In the awful darkness of a world sunk in superstition and idolatry, vice and cruelty, Christianity arose like the dawn of a new, glorious day. The divine fiat “Let there be light” that went forth to dispel the darkness that once covered the earth had its counterpart in the first century of our era. Well might the angel who appeared to the shepherds in the hills of Judea on that memorable night say, “I bring you good tidings of great joy, which shall be to all people. For unto you is born this day in the city of David a Saviour, which is Christ the Lord” (Luke 2:10-11).
The brief but pregnant Pauline phrase “the testimony of the Christ” (1 Cor. 1:6 JND) is an apt definition of Christianity. Sustained by a power no less than that of the Spirit of God, this testimony has continued down the ages. The world has never received it or the world would not be what it is today. Opposed by the powers of hell, resisted by human potentates, insulted by the worldly, ridiculed by the wise, flattered by imitators, it has flourished during nineteen centuries. Strongest when most opposed, weakest when smiled on by the world, it has triumphed over all obstacles because, although perpetuated in frail human vessels, its light is divine and its power not of men.

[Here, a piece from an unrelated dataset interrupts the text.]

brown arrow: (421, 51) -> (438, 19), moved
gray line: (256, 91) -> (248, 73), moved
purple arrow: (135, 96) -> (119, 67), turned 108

To trace, if briefly, this history, to follow its vicissitudes, its sufferings, its triumphs, its waxing and waning, to learn something about the faithful witnesses who have labored and suffered and ofttimes died for the “faith which was once delivered unto the saints” (Jude 3), and to see how this precious heritage has, by divine grace, been preserved to us down to this day is our object in the following pages.

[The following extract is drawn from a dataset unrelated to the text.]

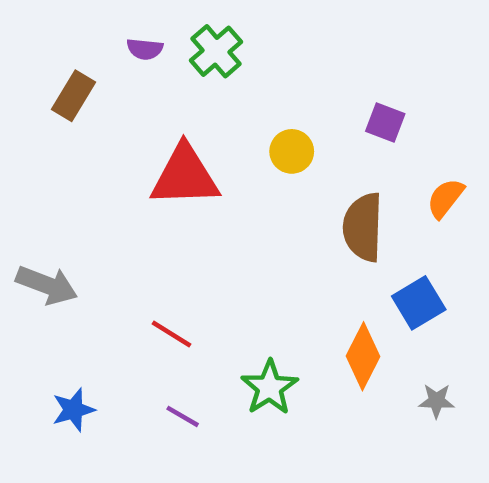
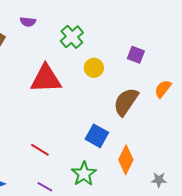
green cross: (216, 51) -> (72, 37), moved
brown semicircle: (363, 227) -> (126, 102), turned 32
blue square: (419, 303) -> (97, 136), moved, turned -30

Christendom is not Christianity. The Lord once likened the kingdom of heaven to a grain of mustard seed, which is exceedingly small, but when grown, it becomes a tree in which the birds of the air can find roosting places (Matt. 13:2430). From the gospel seed there has grown up a vast religious system which bears the Christian name but is, in character, no different from the world — a system, indeed, which has become one of the features of the world and which has harbored, and still harbors, all kinds of evil — a system which Satan has used to destroy men’s souls and which ambitious men have used to glorify themselves instead of God.
It is not, however, the history of Christendom we wish to trace, but of the true faith which Christendom has often opposed. Yet the two cannot be entirely disentangled, for while in the first three centuries Christians had to struggle against heathen persecution, thereafter the opposition came from those within the pale of Christendom—from the religious leaders themselves. Some were misguided zealots; some simply wolves in sheep’s clothing. Behind this lay the cunning artifices of the devil, whose intention was to corrupt what he had failed to destroy. Yet what he could not corrupt became, through his influence, the object of hatred and persecution.
The Lord had given warning of this admixture of the false and the true in the clearest terms when He uttered the parable of the wheat and tares (Matt. 13:24-30) in which He made it perfectly clear that the enemy would introduce among true believers those who, like the tares, bore a mere outward resemblance to the true but in themselves were false and worthless. But the words of the divine Author of the faith could not fail. “Upon this rock I will build My church; and the gates of hell shall not prevail against it” (Matt. 16:18). His Church continues to this day, outwardly lost in the confusion of sects and systems but still one body composed of every true believer, indwelt by the one Spirit.